The Members of European Parliament voted 347-258 votes against the proposal with 62 absentations.

The proposal was backed by France, Germany and the UK who had argued that the economic recession has presented an opportunity to reduce carbon emissions at a lesser economic cost. The proposal in the European Parliament had come after a report had predicted that a 30% emission reduction target by 2020 was essential for the long-term target of reducing carbon emissions by 80% by 2050 from 1990 levels.
The report had also defended an ambitious target claiming that the savings from reduced fuel consumption and improved air quality would more than offset the investments required for reducing carbon emissions. According to the report, about €270 billion investment would be required for achieving ambitious carbon emission reduction targets while the fuel savings would be worth about €360 billion and air quality improvements would be worth about €88 billion.
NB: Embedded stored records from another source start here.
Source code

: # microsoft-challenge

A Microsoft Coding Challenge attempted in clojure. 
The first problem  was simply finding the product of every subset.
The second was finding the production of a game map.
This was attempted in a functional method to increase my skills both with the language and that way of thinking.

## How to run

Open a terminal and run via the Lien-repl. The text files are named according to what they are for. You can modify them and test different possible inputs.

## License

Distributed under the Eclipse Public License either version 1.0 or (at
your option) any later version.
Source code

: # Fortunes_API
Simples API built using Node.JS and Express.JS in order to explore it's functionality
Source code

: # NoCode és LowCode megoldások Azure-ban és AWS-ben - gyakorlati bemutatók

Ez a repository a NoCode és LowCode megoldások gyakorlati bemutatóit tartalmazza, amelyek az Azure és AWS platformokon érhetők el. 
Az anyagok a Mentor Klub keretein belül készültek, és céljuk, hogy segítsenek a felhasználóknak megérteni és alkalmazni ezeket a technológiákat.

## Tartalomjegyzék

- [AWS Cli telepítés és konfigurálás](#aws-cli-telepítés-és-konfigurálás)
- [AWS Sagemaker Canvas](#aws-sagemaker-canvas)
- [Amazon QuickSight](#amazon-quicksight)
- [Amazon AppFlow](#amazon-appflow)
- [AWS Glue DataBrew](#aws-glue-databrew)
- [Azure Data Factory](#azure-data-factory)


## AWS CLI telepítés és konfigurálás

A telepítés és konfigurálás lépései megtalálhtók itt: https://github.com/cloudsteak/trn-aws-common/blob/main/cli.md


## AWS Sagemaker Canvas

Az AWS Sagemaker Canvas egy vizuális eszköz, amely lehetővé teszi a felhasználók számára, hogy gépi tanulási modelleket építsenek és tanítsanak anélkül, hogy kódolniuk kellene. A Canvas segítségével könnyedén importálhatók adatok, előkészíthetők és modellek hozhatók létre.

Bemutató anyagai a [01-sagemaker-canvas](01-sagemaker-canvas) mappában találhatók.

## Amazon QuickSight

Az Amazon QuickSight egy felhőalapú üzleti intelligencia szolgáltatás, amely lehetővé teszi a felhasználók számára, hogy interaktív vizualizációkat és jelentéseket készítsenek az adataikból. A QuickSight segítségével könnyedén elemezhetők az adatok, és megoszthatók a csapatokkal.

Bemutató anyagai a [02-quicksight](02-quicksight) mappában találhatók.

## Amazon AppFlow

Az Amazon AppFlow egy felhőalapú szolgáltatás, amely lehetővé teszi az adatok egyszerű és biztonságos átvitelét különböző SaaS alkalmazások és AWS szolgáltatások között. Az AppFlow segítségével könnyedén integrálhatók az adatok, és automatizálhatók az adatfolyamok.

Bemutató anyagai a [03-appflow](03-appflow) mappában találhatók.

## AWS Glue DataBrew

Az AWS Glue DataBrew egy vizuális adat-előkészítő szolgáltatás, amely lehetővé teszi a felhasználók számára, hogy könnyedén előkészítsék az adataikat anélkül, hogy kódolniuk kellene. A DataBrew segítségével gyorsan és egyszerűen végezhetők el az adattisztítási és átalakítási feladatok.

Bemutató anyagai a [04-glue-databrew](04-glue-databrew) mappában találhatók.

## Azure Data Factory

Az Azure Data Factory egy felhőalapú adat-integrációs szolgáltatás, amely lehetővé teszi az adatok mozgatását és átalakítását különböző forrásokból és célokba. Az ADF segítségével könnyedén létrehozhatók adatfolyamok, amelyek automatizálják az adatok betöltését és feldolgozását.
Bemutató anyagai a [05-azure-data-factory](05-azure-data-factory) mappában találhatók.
According to media reports, MEPs from the UK's Conservative Party voted against the proposal even through the party leader Prime Minister David Cameroon was in favour of the proposal. Many opponents believe that the European Union must not take an unilateral approach to reduce carbon emissions especially when other major economies like the United States, China and India have committed to no such targets.
The opponents also believe that the increased targets would result in added economic burden on many member states already reeling under the economic recession. Increased targets could result in increase in domestic energy prices which could even lead to companies shifting manufacturing bases out of Europe.
The vote comes two weeks after Poland, currently holding the European Union Presidency, opposed increasing the emission reduction target to 25% by 2020.